From Russia, With Love ou From Russia with Love est le cinquième roman bondien de Ian Fleming, il a été publié au Royaume-Uni le 8 avril 1957. La traduction française est d’abord parue sous le titre de Échec à l’Orient-Express avant de finalement prendre le titre Bons baisers de Russie.

Synopsis

SMERSH signifie « mort aux espions » et il n’y a pas d’autre agent secret qu’ils voudraient le plus tuer au monde que James Bond.

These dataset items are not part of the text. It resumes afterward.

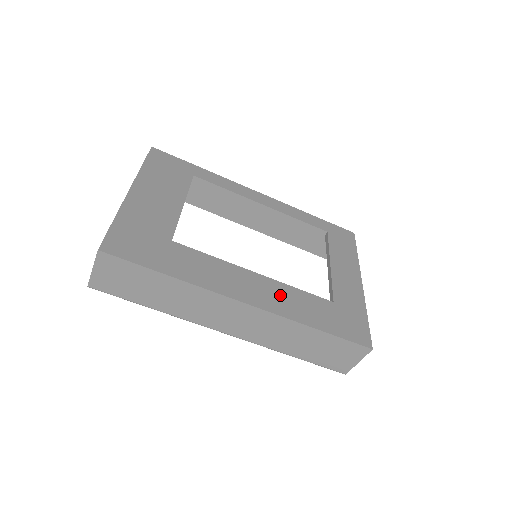
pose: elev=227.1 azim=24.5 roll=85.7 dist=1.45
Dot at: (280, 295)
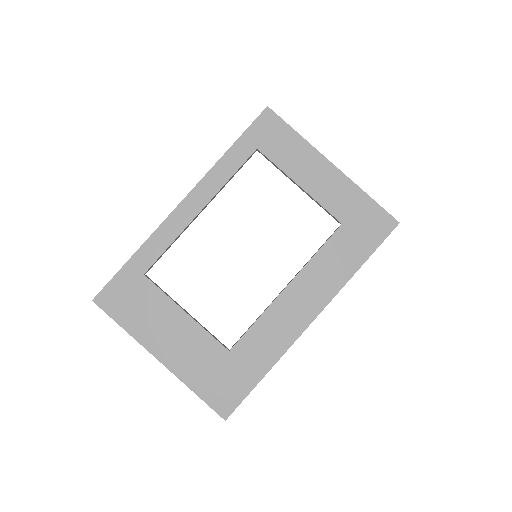
Dot at: (316, 280)
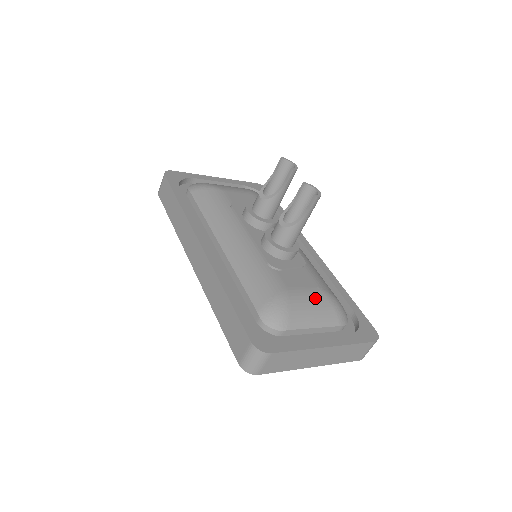
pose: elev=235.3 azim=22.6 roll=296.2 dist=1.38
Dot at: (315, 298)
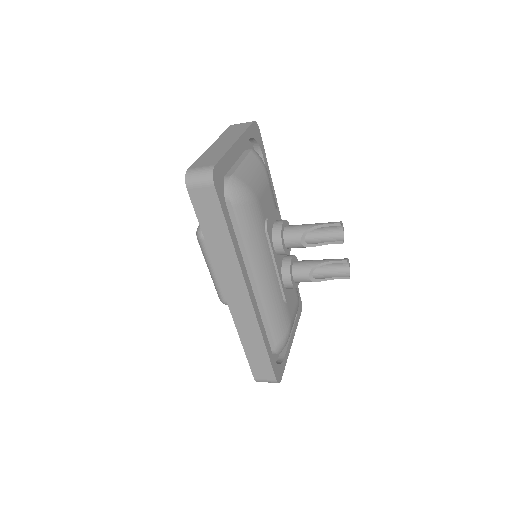
Dot at: (296, 312)
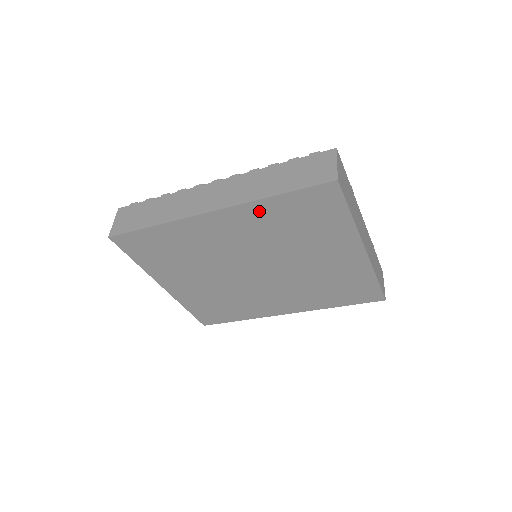
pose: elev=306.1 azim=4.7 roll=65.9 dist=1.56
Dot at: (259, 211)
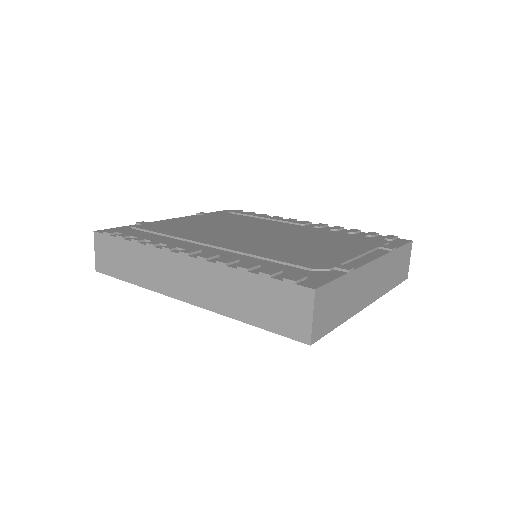
Dot at: occluded
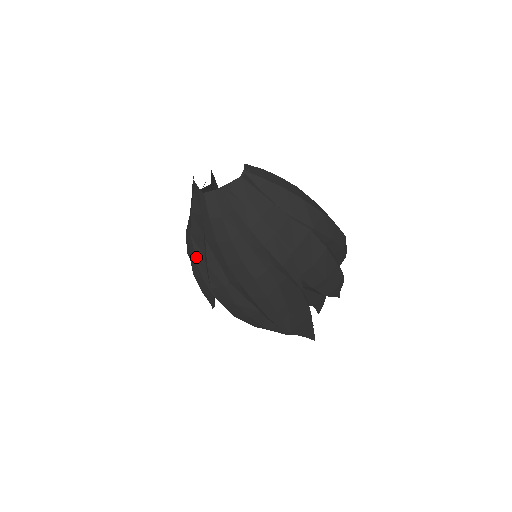
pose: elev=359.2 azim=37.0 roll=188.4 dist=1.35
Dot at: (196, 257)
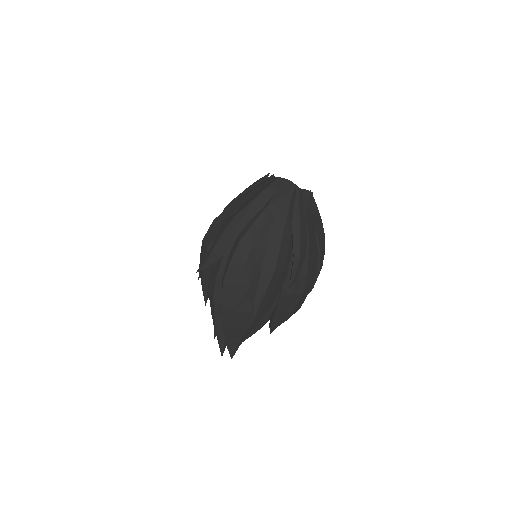
Dot at: (244, 216)
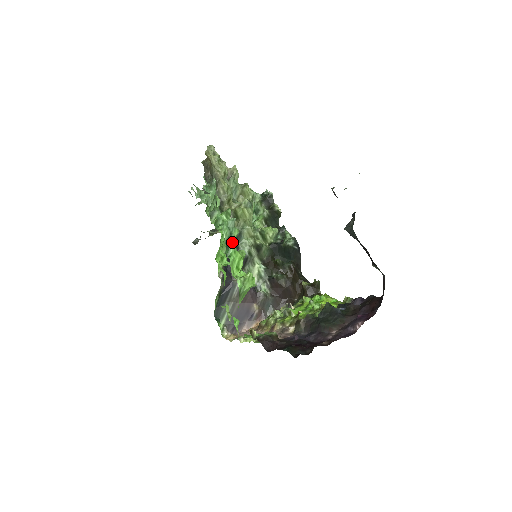
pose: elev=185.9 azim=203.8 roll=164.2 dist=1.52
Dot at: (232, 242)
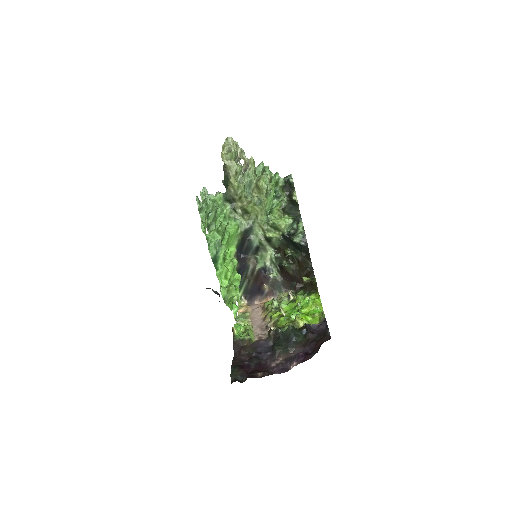
Dot at: (219, 259)
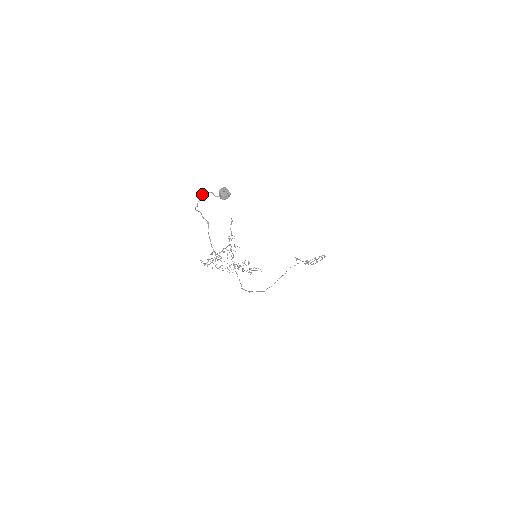
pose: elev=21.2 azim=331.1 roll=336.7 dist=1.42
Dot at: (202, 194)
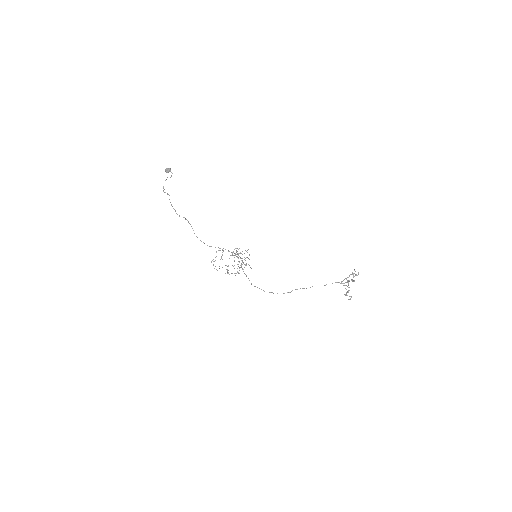
Dot at: occluded
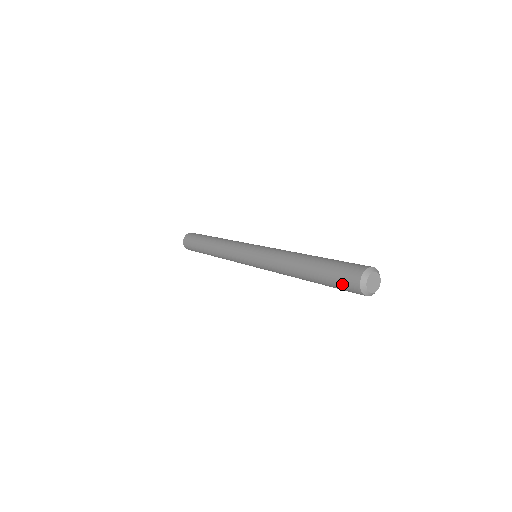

C’est ainsi que le chef de la section T (Turquie), Darko Kerim, est contacté à Istanbul par un prétendu officier du chiffrement soviétique, la séduisante Tatiana Romanova. Cette dernière lui fait part de son projet de passer à l’Ouest. En guise de laissez-passer pour le Royaume-Uni, Tatiana promet d’amener avec elle le Spektor, une machine à coder russe, mais elle impose une condition : que ce soit l’agent James Bond, dont elle prétend être tombée amoureuse en voyant une photo de lui dans les archives, qui vienne en personne l’aider à rejoindre Angleterre.

M ainsi que 007 cherchent ce que les Russes peuvent gagner dans cette partie, mais acceptent tout de même de relever ce défi, car après tout le Spektor en vaut bien la chandelle. Mais ce qu’ils ignorent tous, c’est que derrière cette mission se cache une conspiration du SMERSH visant à éliminer définitivement 007, et pour cela l’épouvantable organisation russe peut compter sur un de ses assassins les plus sinistres, Red Grant…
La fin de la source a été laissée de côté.